Learn to love a congregation not work a crowd.
The more I traveled with the Desperation Band, the more I longed for my church. At first, it was fun to be at festivals and conferences, to share green rooms with other celebrity artists enjoying their vapor of influence. We had always made the commitment to be at our church far more than we were gone. In fact, on average we were leading worship here three times more than we were leading worship anywhere else.

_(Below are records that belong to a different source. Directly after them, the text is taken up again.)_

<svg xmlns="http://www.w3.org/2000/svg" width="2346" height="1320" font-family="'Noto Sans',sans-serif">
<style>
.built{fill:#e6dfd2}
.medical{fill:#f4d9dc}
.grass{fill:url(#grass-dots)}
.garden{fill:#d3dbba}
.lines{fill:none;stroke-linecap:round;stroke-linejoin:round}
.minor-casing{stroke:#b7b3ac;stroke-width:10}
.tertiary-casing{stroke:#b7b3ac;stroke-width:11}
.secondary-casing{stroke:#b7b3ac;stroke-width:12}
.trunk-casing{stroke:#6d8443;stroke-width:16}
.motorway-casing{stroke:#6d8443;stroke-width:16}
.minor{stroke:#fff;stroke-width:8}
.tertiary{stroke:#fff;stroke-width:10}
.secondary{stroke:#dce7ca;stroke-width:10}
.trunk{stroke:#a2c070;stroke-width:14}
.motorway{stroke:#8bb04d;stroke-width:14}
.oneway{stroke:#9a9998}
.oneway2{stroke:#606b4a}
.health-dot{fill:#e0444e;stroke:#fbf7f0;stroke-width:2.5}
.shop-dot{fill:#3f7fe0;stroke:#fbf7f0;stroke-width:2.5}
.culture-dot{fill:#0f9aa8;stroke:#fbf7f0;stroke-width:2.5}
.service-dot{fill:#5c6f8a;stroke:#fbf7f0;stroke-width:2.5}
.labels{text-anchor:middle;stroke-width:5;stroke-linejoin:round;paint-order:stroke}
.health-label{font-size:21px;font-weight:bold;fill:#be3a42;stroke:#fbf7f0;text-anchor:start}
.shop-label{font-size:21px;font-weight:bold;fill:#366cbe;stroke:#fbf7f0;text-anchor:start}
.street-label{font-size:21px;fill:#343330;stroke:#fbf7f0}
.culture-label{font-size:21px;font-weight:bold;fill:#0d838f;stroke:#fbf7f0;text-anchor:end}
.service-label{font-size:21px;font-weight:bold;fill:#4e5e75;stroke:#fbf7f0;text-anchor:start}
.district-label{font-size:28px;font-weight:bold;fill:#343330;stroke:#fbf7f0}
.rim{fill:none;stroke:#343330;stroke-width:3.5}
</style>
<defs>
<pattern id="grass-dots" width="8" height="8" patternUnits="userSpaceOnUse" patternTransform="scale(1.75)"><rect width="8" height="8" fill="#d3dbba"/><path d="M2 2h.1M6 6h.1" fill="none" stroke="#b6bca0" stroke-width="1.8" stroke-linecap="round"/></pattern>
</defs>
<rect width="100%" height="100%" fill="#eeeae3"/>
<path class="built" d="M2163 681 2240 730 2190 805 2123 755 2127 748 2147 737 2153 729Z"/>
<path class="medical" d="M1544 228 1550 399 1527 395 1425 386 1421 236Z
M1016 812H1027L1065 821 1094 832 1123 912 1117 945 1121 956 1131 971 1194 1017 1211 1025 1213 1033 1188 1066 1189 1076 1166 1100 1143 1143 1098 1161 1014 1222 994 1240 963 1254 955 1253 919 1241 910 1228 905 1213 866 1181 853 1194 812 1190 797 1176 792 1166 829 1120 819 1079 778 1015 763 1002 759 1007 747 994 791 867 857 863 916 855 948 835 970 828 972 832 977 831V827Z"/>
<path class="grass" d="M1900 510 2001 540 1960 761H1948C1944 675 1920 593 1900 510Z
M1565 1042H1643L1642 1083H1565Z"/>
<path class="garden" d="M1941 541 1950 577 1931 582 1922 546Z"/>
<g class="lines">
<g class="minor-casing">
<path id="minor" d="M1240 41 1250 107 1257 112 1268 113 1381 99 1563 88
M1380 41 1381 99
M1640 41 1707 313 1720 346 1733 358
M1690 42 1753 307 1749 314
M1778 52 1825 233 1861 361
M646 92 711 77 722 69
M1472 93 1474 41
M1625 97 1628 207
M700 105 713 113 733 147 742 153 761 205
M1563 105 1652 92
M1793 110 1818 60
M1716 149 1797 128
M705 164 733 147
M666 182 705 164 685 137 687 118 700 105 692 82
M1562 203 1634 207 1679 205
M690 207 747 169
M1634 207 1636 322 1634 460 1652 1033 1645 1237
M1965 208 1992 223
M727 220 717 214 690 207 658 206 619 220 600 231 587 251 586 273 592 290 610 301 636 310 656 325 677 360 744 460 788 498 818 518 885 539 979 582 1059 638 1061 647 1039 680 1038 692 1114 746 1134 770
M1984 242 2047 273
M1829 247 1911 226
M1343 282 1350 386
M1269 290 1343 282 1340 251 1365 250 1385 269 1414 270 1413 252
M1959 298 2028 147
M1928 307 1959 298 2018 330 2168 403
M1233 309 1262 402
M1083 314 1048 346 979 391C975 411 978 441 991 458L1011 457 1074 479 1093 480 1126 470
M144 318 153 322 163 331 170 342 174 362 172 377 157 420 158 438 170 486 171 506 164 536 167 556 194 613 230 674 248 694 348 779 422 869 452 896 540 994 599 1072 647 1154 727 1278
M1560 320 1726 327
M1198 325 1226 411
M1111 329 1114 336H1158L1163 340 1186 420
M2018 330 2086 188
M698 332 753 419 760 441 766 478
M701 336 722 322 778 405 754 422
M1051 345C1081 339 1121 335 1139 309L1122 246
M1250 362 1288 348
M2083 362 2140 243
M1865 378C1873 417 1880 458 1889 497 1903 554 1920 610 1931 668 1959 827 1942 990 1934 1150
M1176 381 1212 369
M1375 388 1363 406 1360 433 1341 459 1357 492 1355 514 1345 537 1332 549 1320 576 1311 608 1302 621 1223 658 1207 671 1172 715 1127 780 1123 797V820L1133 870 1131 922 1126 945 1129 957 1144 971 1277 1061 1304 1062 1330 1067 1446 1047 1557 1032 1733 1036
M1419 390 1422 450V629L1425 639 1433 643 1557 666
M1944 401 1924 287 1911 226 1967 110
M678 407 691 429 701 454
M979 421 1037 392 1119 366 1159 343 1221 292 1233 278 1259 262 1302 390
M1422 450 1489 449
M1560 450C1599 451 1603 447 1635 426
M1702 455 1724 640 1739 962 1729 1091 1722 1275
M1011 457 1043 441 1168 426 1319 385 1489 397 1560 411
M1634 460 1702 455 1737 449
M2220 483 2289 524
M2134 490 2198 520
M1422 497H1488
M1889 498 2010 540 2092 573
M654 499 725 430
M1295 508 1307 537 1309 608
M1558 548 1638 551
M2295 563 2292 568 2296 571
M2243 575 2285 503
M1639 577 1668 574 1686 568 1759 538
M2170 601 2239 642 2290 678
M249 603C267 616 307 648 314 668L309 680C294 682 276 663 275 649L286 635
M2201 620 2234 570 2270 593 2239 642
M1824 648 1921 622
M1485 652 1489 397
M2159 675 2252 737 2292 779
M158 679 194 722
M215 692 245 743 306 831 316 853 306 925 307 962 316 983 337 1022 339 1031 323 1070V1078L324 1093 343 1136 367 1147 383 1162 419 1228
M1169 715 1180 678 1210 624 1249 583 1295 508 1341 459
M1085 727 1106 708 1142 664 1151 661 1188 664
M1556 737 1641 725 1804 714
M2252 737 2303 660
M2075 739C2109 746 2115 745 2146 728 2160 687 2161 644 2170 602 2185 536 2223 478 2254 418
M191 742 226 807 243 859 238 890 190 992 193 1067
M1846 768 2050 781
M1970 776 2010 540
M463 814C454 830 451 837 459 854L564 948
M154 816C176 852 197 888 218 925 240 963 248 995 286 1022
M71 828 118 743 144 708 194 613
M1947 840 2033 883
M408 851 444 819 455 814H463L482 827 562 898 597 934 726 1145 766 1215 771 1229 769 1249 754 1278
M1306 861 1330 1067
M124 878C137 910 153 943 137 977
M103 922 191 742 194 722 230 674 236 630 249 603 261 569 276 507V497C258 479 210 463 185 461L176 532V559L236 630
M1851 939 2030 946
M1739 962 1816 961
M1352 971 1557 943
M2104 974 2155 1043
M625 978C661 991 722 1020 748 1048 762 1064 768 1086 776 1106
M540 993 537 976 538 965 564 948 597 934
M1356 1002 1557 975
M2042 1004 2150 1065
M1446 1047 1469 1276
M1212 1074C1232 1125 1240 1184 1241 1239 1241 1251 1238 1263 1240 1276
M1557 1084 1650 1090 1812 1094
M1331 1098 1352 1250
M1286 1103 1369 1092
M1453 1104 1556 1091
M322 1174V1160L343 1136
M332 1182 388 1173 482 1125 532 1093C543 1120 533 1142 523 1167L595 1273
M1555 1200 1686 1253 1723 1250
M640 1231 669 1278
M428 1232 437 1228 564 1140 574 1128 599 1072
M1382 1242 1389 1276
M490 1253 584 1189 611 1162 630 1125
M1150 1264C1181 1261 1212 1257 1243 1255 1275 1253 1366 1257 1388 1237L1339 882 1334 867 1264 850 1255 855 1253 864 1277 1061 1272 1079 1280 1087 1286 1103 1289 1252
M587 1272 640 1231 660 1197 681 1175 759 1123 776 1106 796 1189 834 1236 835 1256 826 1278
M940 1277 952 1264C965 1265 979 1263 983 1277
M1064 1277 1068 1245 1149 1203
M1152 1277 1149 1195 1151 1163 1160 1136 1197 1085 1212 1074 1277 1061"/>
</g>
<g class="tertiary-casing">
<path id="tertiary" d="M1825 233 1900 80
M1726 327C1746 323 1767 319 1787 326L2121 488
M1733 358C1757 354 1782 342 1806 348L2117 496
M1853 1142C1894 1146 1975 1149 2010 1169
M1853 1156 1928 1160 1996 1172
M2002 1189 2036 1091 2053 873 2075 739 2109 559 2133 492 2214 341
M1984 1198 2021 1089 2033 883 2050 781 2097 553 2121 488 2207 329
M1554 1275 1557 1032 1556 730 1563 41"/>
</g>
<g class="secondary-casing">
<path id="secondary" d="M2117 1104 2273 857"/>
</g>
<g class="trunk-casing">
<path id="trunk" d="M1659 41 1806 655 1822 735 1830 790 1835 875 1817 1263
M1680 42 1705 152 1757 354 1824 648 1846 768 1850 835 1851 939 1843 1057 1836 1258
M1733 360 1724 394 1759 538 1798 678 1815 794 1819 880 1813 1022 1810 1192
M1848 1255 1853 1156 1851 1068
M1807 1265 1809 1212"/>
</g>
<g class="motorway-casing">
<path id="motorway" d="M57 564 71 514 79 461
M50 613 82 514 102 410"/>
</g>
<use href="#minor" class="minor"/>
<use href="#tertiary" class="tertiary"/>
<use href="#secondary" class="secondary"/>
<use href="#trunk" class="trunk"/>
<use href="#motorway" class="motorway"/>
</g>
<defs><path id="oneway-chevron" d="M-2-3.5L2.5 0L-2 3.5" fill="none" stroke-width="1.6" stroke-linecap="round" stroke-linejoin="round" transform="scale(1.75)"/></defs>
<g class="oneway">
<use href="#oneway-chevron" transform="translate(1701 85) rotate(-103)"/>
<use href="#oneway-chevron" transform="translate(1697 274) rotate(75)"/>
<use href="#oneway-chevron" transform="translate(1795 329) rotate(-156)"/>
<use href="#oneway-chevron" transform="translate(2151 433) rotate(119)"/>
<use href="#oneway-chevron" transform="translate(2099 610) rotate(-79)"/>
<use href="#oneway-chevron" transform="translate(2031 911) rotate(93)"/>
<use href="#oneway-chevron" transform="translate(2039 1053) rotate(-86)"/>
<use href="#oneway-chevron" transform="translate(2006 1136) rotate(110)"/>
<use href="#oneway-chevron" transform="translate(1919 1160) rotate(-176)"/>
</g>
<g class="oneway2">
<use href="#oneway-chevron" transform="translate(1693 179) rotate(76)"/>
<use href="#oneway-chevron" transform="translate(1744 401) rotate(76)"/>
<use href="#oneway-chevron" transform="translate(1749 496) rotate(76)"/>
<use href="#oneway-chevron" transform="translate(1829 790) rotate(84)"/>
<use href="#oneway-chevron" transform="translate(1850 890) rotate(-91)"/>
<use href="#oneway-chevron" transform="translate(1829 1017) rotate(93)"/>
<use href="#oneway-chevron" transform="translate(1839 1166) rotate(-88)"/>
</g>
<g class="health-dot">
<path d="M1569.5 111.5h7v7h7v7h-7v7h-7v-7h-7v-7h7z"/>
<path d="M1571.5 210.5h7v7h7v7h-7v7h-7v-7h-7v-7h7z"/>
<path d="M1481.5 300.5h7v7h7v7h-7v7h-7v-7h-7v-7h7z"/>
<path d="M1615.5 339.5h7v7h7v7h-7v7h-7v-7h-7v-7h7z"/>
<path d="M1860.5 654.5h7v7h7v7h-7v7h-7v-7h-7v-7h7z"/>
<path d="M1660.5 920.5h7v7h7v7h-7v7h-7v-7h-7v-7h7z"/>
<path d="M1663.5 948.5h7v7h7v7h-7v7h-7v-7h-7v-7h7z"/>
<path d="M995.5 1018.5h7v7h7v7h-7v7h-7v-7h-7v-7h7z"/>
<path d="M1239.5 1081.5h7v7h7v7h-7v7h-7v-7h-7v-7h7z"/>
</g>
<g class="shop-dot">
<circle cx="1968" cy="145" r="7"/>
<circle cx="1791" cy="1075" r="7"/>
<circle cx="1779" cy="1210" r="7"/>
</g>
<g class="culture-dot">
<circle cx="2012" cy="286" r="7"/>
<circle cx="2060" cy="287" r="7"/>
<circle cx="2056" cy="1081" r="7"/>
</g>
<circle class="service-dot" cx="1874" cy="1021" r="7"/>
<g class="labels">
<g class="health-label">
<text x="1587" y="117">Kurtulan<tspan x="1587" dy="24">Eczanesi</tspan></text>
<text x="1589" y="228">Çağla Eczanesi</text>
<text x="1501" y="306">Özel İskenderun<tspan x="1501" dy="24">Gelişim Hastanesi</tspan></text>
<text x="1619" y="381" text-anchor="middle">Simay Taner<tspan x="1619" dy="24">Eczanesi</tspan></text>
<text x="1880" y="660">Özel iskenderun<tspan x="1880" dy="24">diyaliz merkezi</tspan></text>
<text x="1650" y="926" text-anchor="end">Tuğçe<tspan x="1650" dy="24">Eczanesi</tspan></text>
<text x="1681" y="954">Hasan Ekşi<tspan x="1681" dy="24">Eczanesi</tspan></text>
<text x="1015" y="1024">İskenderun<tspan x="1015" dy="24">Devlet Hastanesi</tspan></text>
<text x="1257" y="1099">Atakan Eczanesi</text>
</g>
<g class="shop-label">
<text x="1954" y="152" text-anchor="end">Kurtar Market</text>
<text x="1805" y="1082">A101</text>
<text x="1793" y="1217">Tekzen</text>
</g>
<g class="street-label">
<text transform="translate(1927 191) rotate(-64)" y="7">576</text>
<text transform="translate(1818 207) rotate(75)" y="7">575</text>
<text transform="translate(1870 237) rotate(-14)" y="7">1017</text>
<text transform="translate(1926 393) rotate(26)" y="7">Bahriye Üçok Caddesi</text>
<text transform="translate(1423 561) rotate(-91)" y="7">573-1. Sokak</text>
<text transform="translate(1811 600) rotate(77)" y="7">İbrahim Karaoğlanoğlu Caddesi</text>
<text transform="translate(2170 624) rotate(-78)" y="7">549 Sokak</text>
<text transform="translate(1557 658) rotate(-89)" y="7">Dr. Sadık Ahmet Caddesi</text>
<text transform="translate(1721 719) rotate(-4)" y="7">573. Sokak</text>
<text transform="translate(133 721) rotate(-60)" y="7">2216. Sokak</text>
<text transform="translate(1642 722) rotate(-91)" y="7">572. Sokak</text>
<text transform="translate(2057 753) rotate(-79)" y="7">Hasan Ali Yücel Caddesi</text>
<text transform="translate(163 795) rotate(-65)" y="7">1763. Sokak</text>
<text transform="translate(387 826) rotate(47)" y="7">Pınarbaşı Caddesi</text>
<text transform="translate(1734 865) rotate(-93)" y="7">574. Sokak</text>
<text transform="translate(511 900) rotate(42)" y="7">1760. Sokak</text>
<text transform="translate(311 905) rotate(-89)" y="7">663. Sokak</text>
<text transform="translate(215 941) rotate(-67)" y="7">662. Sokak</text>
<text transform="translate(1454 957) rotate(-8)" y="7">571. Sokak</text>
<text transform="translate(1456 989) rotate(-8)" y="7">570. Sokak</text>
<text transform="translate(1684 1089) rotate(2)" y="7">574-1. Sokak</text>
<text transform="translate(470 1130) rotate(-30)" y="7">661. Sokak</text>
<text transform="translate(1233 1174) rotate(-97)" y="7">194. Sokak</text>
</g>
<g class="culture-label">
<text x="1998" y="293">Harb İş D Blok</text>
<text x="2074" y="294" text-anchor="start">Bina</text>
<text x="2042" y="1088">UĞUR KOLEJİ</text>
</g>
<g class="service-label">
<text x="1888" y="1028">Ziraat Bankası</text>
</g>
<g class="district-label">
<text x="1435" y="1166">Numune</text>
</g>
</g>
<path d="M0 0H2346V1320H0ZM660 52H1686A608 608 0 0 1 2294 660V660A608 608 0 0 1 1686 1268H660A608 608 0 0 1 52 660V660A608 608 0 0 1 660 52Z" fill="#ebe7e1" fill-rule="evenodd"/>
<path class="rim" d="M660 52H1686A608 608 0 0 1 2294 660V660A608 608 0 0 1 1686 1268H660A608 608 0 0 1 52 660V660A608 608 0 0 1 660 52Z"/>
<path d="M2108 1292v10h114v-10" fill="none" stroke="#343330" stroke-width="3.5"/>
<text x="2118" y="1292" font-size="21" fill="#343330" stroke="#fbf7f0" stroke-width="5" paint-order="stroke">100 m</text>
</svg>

But still, time in front of large crowds can make you do funny things. I’ve sprayed water from a bottle onto “worshippers” on the front row, I’ve crowd surfed in a packed room, and kicked beach balls from the stage. All in the name of having fun in church. None of these things are hideously evil, but they are deceptively destructive. They destroy the sacredness of the priestly vocation– and the worship leader is priest before he is anything else. The worship leader is not a priest who mediates on behalf of the people; he is a priest who stands among a congregation of priests, calling attention to God. He is, as a priest is, one of the people. He shares their bloodline, their heritage, their history. He knows their stories. Today’s worship leader is trained to be a performer working the crowd, instead of a priest lovingly standing among the people of God.
Worship is more than our response.
Much has been made about how worship is our response to a revelation of who God is. That is true. But what is often left unsaid is that even our response is the result of God at work in us. Grace is not God doing something for us and then leaving us to respond. Grace is God working in us to become and do what He has called us to be and do. Grace is God doing FOR us what we COULD NOT and it is God doing IN us what we CANNOT.
So worship, then, is more than a grateful, whole-hearted response to God; it is God Himself at work in us causing us to see Him, leading us to surrender, making our offering pleasing and perfect. Here, the whole Trinity is at work. God the Spirit, at work in our hearts, revealing Christ and drawing us to the Father; God the Son, through Whom our sacrifice is made perfect because His was, the One in Whom the Father is well-pleased and so when we are in Him, the Father is well-pleased with us; and God the Father who is glorified forever.
That takes all the pressure off the worship leader. You are not responsible for how the people respond. That is God’s work. You are there to be attentive to God at work in you and in the congregation, and to call attention to God among the people.
There. This is what I wish I knew 10 years ago. Perhaps it can save some of you from shipwreck.